È come se si avesse un dado da gioco con due facce di un colore (rosso) e quattro di un
altro (nero): gettando il dado la probabilità di ottenere una faccia nera è doppia di
quella di ottenerne una rossa perché il numero di modi di ottenere il nero è doppio del
numero di modi di ottenere il rosso. È facile rendersi conto che la probabilità di uguale
densità nei due recipienti A e B cresce enormemente al crescere del numero di particelle
rispetto a quella di avere tutte le molecole in A. Se sono quattro a, b, c, d, il conto si fa
ancora rapidamente. Lo stato di uguale densità si realizza nei sei modi indicati nella
figura 21.
La probabilità dello stato di ugual densità è dunque sei volte maggiore di quello con
tutte e quattro le molecole in A. Nella tabella scritta sopra si riportano le probabilità dei
due stati per qualche altro numero di molecole abbastanza piccolo. Poiché esiste un
numerò enorme di modi di distribuire N particelle (dove N è il numero di Avogadro) in
modo che metà si trovino in A e metà in B, ma un solo modo di trovarle tutte in A,
diventa chiaro cosa vuol dire che una trasformazione è irreversibile: significa che essa
procede da uno stato meno probabile a uno stato molto più probabile.

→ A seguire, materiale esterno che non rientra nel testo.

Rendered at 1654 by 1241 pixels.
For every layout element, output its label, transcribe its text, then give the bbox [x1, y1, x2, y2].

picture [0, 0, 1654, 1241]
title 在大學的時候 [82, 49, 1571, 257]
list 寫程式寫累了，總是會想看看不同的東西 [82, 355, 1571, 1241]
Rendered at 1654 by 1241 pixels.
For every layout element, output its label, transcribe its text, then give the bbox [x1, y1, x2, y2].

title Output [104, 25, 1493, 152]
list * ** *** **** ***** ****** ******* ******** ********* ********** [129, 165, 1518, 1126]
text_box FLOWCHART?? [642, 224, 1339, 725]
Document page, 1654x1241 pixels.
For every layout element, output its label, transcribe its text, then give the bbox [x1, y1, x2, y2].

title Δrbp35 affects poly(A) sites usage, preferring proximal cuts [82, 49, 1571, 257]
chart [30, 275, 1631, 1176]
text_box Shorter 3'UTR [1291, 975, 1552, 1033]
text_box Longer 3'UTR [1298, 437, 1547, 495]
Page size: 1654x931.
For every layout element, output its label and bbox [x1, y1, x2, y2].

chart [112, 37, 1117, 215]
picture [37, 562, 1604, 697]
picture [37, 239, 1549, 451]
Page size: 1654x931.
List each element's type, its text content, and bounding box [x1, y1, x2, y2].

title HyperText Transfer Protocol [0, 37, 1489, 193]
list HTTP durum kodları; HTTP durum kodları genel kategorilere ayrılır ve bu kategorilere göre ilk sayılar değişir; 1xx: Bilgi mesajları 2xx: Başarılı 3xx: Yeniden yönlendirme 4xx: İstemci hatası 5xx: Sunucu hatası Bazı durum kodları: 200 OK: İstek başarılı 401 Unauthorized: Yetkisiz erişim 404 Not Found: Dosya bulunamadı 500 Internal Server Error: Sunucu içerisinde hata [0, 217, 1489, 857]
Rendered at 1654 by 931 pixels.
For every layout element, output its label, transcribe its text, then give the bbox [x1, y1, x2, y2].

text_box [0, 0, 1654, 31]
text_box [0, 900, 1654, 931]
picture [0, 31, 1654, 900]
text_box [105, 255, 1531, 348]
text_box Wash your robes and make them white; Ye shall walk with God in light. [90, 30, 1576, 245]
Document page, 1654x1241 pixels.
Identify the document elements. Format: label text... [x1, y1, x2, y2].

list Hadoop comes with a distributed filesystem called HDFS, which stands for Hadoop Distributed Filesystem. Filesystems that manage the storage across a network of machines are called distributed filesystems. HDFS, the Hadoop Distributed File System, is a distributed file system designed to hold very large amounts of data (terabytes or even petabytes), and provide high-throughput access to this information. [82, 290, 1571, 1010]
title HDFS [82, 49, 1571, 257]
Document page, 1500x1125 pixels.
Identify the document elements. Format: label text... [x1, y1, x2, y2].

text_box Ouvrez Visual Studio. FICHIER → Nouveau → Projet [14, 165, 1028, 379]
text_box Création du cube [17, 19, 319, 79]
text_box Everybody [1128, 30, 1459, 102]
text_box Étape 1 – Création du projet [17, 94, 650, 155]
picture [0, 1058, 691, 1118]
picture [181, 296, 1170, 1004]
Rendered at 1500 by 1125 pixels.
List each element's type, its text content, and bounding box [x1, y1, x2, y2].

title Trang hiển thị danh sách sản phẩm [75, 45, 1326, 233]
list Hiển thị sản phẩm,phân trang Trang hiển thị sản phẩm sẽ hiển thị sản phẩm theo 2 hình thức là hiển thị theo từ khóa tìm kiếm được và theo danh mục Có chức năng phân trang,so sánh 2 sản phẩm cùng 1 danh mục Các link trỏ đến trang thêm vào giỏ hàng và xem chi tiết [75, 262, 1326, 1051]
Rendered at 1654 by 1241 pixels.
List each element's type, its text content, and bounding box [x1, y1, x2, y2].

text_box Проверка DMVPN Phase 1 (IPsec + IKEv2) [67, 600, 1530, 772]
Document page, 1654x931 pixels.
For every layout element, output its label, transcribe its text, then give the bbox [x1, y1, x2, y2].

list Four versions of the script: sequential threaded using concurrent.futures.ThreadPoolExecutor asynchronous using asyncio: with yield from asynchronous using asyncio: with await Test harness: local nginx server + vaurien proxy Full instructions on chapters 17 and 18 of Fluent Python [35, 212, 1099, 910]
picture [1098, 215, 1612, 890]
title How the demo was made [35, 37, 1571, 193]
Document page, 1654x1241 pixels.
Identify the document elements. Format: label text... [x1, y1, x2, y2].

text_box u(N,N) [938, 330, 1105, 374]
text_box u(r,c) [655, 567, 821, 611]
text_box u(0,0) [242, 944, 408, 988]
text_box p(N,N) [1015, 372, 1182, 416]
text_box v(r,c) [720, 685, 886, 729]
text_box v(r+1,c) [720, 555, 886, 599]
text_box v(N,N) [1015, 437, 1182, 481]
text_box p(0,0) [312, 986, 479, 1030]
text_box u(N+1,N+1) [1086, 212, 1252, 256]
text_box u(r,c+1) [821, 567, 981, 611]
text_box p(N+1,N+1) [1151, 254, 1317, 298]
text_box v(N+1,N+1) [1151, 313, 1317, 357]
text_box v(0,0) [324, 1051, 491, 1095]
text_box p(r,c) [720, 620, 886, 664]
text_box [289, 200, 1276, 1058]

(112) Si osservi che questa relazione è di estrema importanza perché , tra l'altro, permette di
calcolare il valore assoluto dell'entropia di uno stato. L'espressione integrale introdotta da
Clausius ci permetteva invece di ricavare solo differenze di entropia. Nella relazione in oggetto, P
deve essere inteso come il numero degli stati dinamici microscopici che fornisce lo stesso stato
termodinamico macroscopico; infatti maggiore è il numero degli stati dinamici microscopici che
realizzano uno stesso stato termodinamico macroscopico, maggiore è la probabilità di quest'ultimo.
Per sua definizione la probabilità termodinamica prende in considerazione solo i casi favorevoli, al
contrario della probabilità matematica che considera i casi favorevoli rapportati a quelli possibili.